"The future belongs to those countries that make friends with science." This famous quote from India’s first Prime Minister Nehru recognizes science is central to improving the human condition and eliminating poverty. But for the past 25 years, American education policy has promoted "less science, not more." Below are the steps the United States needs to take immediately if we are to stop our slide toward science stupidity and second world status.
The amount of science coursework in K-12 education must expand from 5 to 20 percent of the school day. Other subjects do not need to be cut. Our school day and year are expanding; the educational "pie" is getting bigger.
Expanding course time on science is irrelevant unless we increase the number of very-well-educated science teachers. Our current pool is not adequate for our current anemic curriculum. We need five times more science teachers than we produce today. And we must attract the best into teaching.
That will only occur when we allow professional science teachers to conduct their own internal testing. Teaching-to-the-test has distorted science coursework away from the creative investigations that made our earlier science education world class.
Secondary teachers must be trained in depth in the unique discipline they teach: biology, chemistry, physics or earth science. Kansas is one of only 12 states with specialized teachers. Other states hire shallow one-size-fits-all "science teachers" who have but a few courses in each field. Those 38 states must move to in-depth training immediately. You can’t teach what you don’t know. Secondary teachers must understand their science at a level deeper than they teach, so they can get the science correct and so they can carry our advanced students deeper.

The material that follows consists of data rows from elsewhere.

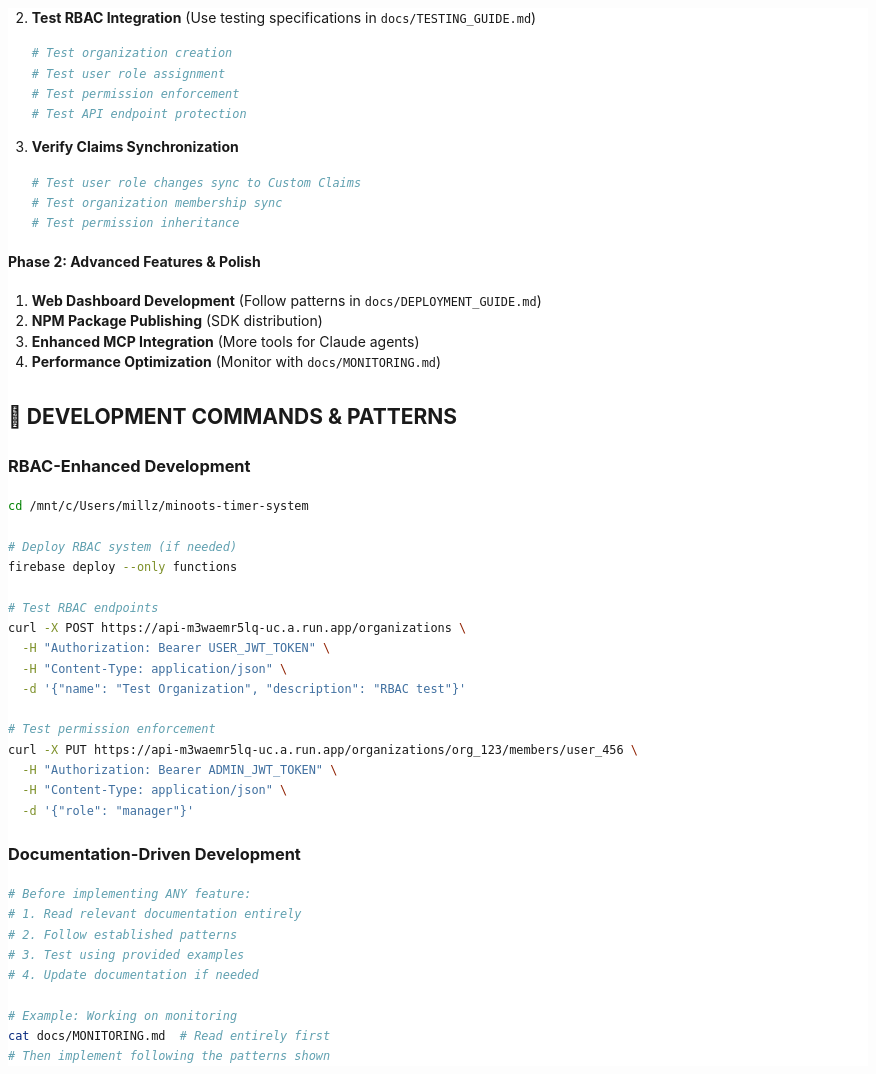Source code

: 2. **Test RBAC Integration** (Use testing specifications in `docs/TESTING_GUIDE.md`)
   ```bash
   # Test organization creation
   # Test user role assignment  
   # Test permission enforcement
   # Test API endpoint protection
   ```

3. **Verify Claims Synchronization**
   ```bash
   # Test user role changes sync to Custom Claims
   # Test organization membership sync
   # Test permission inheritance
   ```

#### **Phase 2: Advanced Features & Polish**
1. **Web Dashboard Development** (Follow patterns in `docs/DEPLOYMENT_GUIDE.md`)
2. **NPM Package Publishing** (SDK distribution)
3. **Enhanced MCP Integration** (More tools for Claude agents)
4. **Performance Optimization** (Monitor with `docs/MONITORING.md`)

## 🔧 DEVELOPMENT COMMANDS & PATTERNS

### RBAC-Enhanced Development
```bash
cd /mnt/c/Users/millz/minoots-timer-system

# Deploy RBAC system (if needed)
firebase deploy --only functions

# Test RBAC endpoints
curl -X POST https://api-m3waemr5lq-uc.a.run.app/organizations \
  -H "Authorization: Bearer USER_JWT_TOKEN" \
  -H "Content-Type: application/json" \
  -d '{"name": "Test Organization", "description": "RBAC test"}'

# Test permission enforcement
curl -X PUT https://api-m3waemr5lq-uc.a.run.app/organizations/org_123/members/user_456 \
  -H "Authorization: Bearer ADMIN_JWT_TOKEN" \
  -H "Content-Type: application/json" \
  -d '{"role": "manager"}'
```

### Documentation-Driven Development
```bash
# Before implementing ANY feature:
# 1. Read relevant documentation entirely
# 2. Follow established patterns
# 3. Test using provided examples
# 4. Update documentation if needed

# Example: Working on monitoring
cat docs/MONITORING.md  # Read entirely first
# Then implement following the patterns shown
```
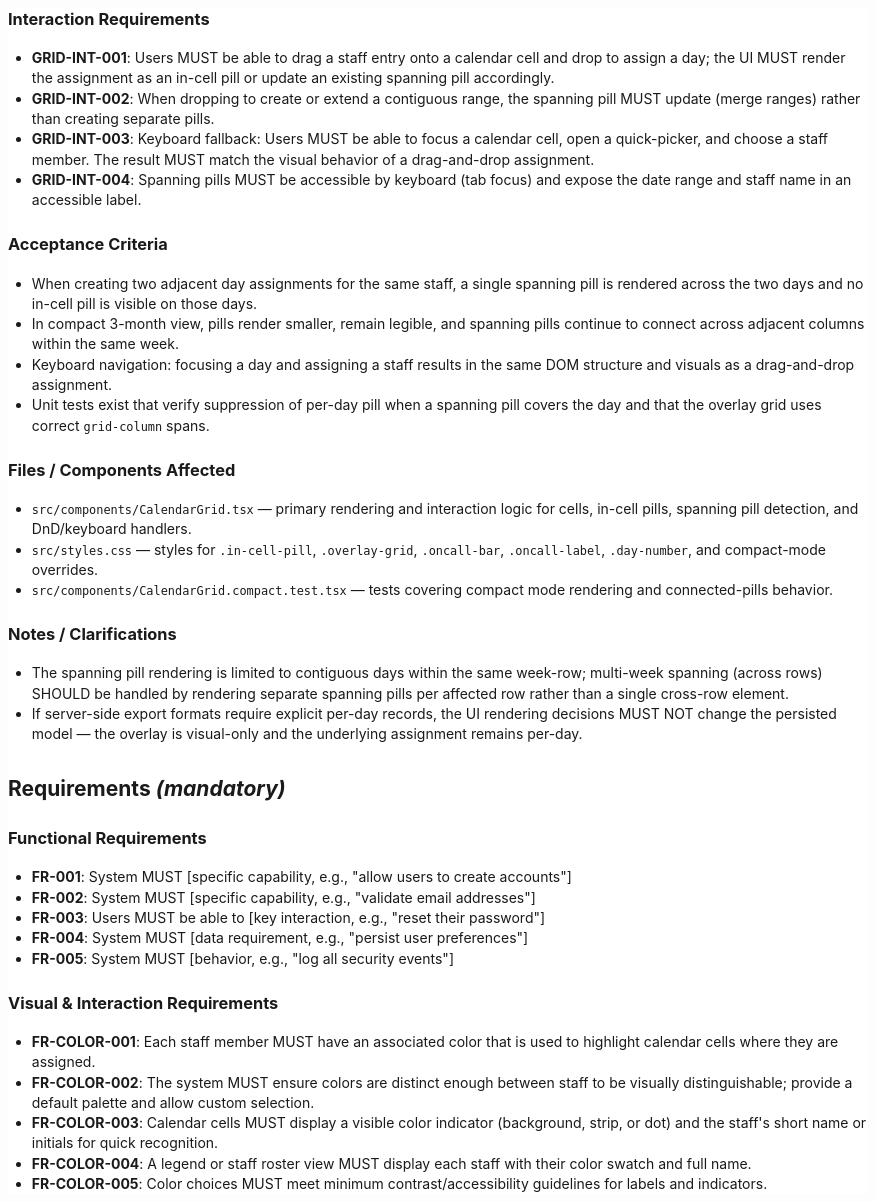 ### Interaction Requirements
- **GRID-INT-001**: Users MUST be able to drag a staff entry onto a calendar cell and drop to assign a day; the UI MUST render the assignment as an in-cell pill or update an existing spanning pill accordingly.
- **GRID-INT-002**: When dropping to create or extend a contiguous range, the spanning pill MUST update (merge ranges) rather than creating separate pills.
- **GRID-INT-003**: Keyboard fallback: Users MUST be able to focus a calendar cell, open a quick-picker, and choose a staff member. The result MUST match the visual behavior of a drag-and-drop assignment.
- **GRID-INT-004**: Spanning pills MUST be accessible by keyboard (tab focus) and expose the date range and staff name in an accessible label.

### Acceptance Criteria
- When creating two adjacent day assignments for the same staff, a single spanning pill is rendered across the two days and no in-cell pill is visible on those days.
- In compact 3-month view, pills render smaller, remain legible, and spanning pills continue to connect across adjacent columns within the same week.
- Keyboard navigation: focusing a day and assigning a staff results in the same DOM structure and visuals as a drag-and-drop assignment.
- Unit tests exist that verify suppression of per-day pill when a spanning pill covers the day and that the overlay grid uses correct `grid-column` spans.

### Files / Components Affected
- `src/components/CalendarGrid.tsx` — primary rendering and interaction logic for cells, in-cell pills, spanning pill detection, and DnD/keyboard handlers.
- `src/styles.css` — styles for `.in-cell-pill`, `.overlay-grid`, `.oncall-bar`, `.oncall-label`, `.day-number`, and compact-mode overrides.
- `src/components/CalendarGrid.compact.test.tsx` — tests covering compact mode rendering and connected-pills behavior.

### Notes / Clarifications
- The spanning pill rendering is limited to contiguous days within the same week-row; multi-week spanning (across rows) SHOULD be handled by rendering separate spanning pills per affected row rather than a single cross-row element.
- If server-side export formats require explicit per-day records, the UI rendering decisions MUST NOT change the persisted model — the overlay is visual-only and the underlying assignment remains per-day.


## Requirements *(mandatory)*

### Functional Requirements
- **FR-001**: System MUST [specific capability, e.g., "allow users to create accounts"]
- **FR-002**: System MUST [specific capability, e.g., "validate email addresses"]  
- **FR-003**: Users MUST be able to [key interaction, e.g., "reset their password"]
- **FR-004**: System MUST [data requirement, e.g., "persist user preferences"]
- **FR-005**: System MUST [behavior, e.g., "log all security events"]

### Visual & Interaction Requirements
- **FR-COLOR-001**: Each staff member MUST have an associated color that is used to highlight calendar cells where they are assigned.
- **FR-COLOR-002**: The system MUST ensure colors are distinct enough between staff to be visually distinguishable; provide a default palette and allow custom selection.
- **FR-COLOR-003**: Calendar cells MUST display a visible color indicator (background, strip, or dot) and the staff's short name or initials for quick recognition.
- **FR-COLOR-004**: A legend or staff roster view MUST display each staff with their color swatch and full name.
- **FR-COLOR-005**: Color choices MUST meet minimum contrast/accessibility guidelines for labels and indicators.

Secondary teacher training in sciences must move out of schools of education and into university science departments. Education Schools shortchange science content and add ever-changing education methodologies. Science departments have a solid curriculum. Ed Schools do not.
Requirements for being a science teacher should be no less rigorous than for science students entering research or professional fields. If a science department is not willing to value and supervise their student teachers with the same concern as their professional and research students, that university should not produce science teachers.
Science is reality-based. The "no online science courses or labs accepted" policy of a growing number of doctoral science programs must extend to science teacher preparation. The ability to operate the CSI-type molecular laboratory equipment or conduct dissection is not developed by cyber-simulations. This is evident to anyone with commonsense.
We do not train medical doctors through part time programs-of-convenience nor can we educate science teachers in their "off hours." Getting a quality education is a full-time job.
Ongoing professional development is critical in our rapidly-developing sciences. Today, most bonafide professional development for science teachers has been subverted by online workshops of little value. Science teacher updating must occur in university labs.
We must begin to place science teaching specialists in the lowest elementary grades, similar to the United Kingdom. Most creative scientists are "hooked" on science by the age of 10 through hands-on exploration with cow eye-balls and other exciting experiences.
Expanding the K-12 science curriculum fourfold is for every future citizen’s science literacy. Every child must study animals and plants so that study of ecology is not shallow environmentalism. Every child may not become a physician but every one of them will become a patient. Our high health care costs and unreal jury decisions constitute "ignorance tax" we cannot continue to afford.
But we must go beyond the "science for all Americans" attitude of only training for literacy and provide advanced sciences for the 20 percent of secondary students who are ready and eager to pursue advanced science beyond literacy.
And America has no science future if we do not immediately convert to the metric system, not only teaching direct metric measurement in schools, but also ceasing the use of non-metric is society at large — today! Anyone who has lived overseas knows all of us can adapt to metric within a week. If we continue to keep our students speaking a foreign language in measurement, we will forever be dependent on foreign engineers, foreign physicists, and foreign chemists.
The need to increase science in the American K-12 classroom from 5 to 20 percent was first voiced by the late Dr. John Moore of UC-Riverside twenty years ago. Instead, we have allowed educationists to continue to move us to "less science, not more." Should our 25-years of "less science" continue, our ability to shore up our science infrastructure with foreign-trained scientists will not continue.
The future belongs to countries that make friends with science. If we continue our current route, America will not have a future.